Cabinet has agreed to proposals to improve the occupational regulation of engineers. The aim is to ensure engineers are competent, behave ethically and are held to account, and in doing so improve the public’s confidence in the profession.
While many of Aotearoa New Zealand's engineers are highly professional, engineering failures in our recent history highlight that improvement is needed to the engineering regulatory system. The aim of these changes is to lift the public's confidence in the profession by ensuring engineers are competent, behave ethically and are held to account.
A new two-tier regime is being designed that will require anyone providing professional engineering services to be registered to ensure a base level of professionalism. This will cover engineers working in all engineering disciplines, including the major disciplines of civil, electrical, chemical and mechanical engineering.

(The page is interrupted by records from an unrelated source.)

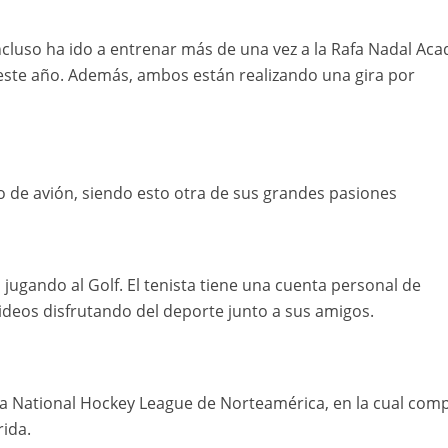
ncluso ha ido a entrenar más de una vez a la Rafa Nadal Ac
ste año. Además, ambos están realizando una gira por
to de avión, siendo esto otra de sus grandes pasiones
 jugando al Golf. El tenista tiene una cuenta personal de
ideos disfrutando del deporte junto a sus amigos.
la National Hockey League de Norteamérica, en la cual comp
rida.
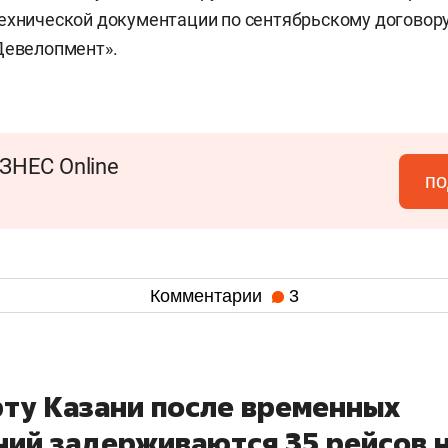
ехнической документации по сентябрьскому договор
Девелопмент».
ЗНЕС Online
по
Комментарии
3
рту Казани после временных
ний задерживаются 35 рейсов 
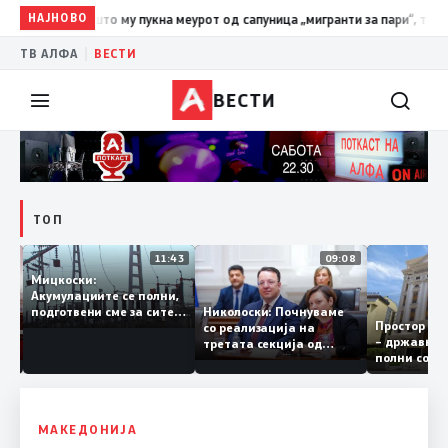
НАЈНОВО
19:39
ВМРО-ДПМНЕ: Како што му пукна меурот од сапуница „ми
|
ТВ АЛФА
ВЕСТИ
ВЕСТИ
ТОП
12:03
11:43
09:08
Мицкоски:
Акумулациите се полни,
ант
Николоски: Почнуваме
подготвени сме за сите
Простор 
 за
со реализација на
ризици, не размислување
– државн
а
третата секција од
за поскапување на
полни со
железничкиот Коридор
струјата
8, Македонија станува
раскрсница на Балканот
МАКЕДОНИЈА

There will be provisions to avoid overlap with other regimes that already regulate small groups of engineers (such as aviation and marine engineers).
These changes were publicly consulted on in 2021. MBIE received 250 submissions, predominately from the engineering profession. Eighty-four per cent of submitters agreed that there were grounds for intervention, and 81 per cent agreed that all engineers should be subject to occupational regulation. MBIE also received strong support for a code of ethical conduct and for engineers to have professional development obligations.
Engineers will be registered
A new registration requirement is being introduced to make it clearer who can practice as an engineer, making it easier for consumers to know whether an engineer is qualified to practice.
The registration requirement will lift the professionalism of the engineering profession and provide an avenue for addressing poor behaviour and performance. Engineers will be subject to a code of conduct, and new continued professional development obligations will keep engineers’ skills up-to-date.
Restricting practice of high-risk engineering disciplines
The other aspect of the regime is new licensing requirements to restrict practice in high-risk engineering disciplines. This second tier of the regime will regulate who can carry out or supervise engineering work in specified practice fields that have a high risk of harm to the public.
New regulator to oversee registration and licensing process and investigate complaints
An Engineers Registration Board will be established, and supported by a Registrar, Complaints Officer and Disciplinary Committee.
The Ministry of Business, Innovation and Employment will be the default Registrar and Complaints Officer, with the opportunity for other Registrars to be appointed and the Complaints Officer function reassigned.
A bill to introduce these changes is expected to be introduced into Parliament in late 2023.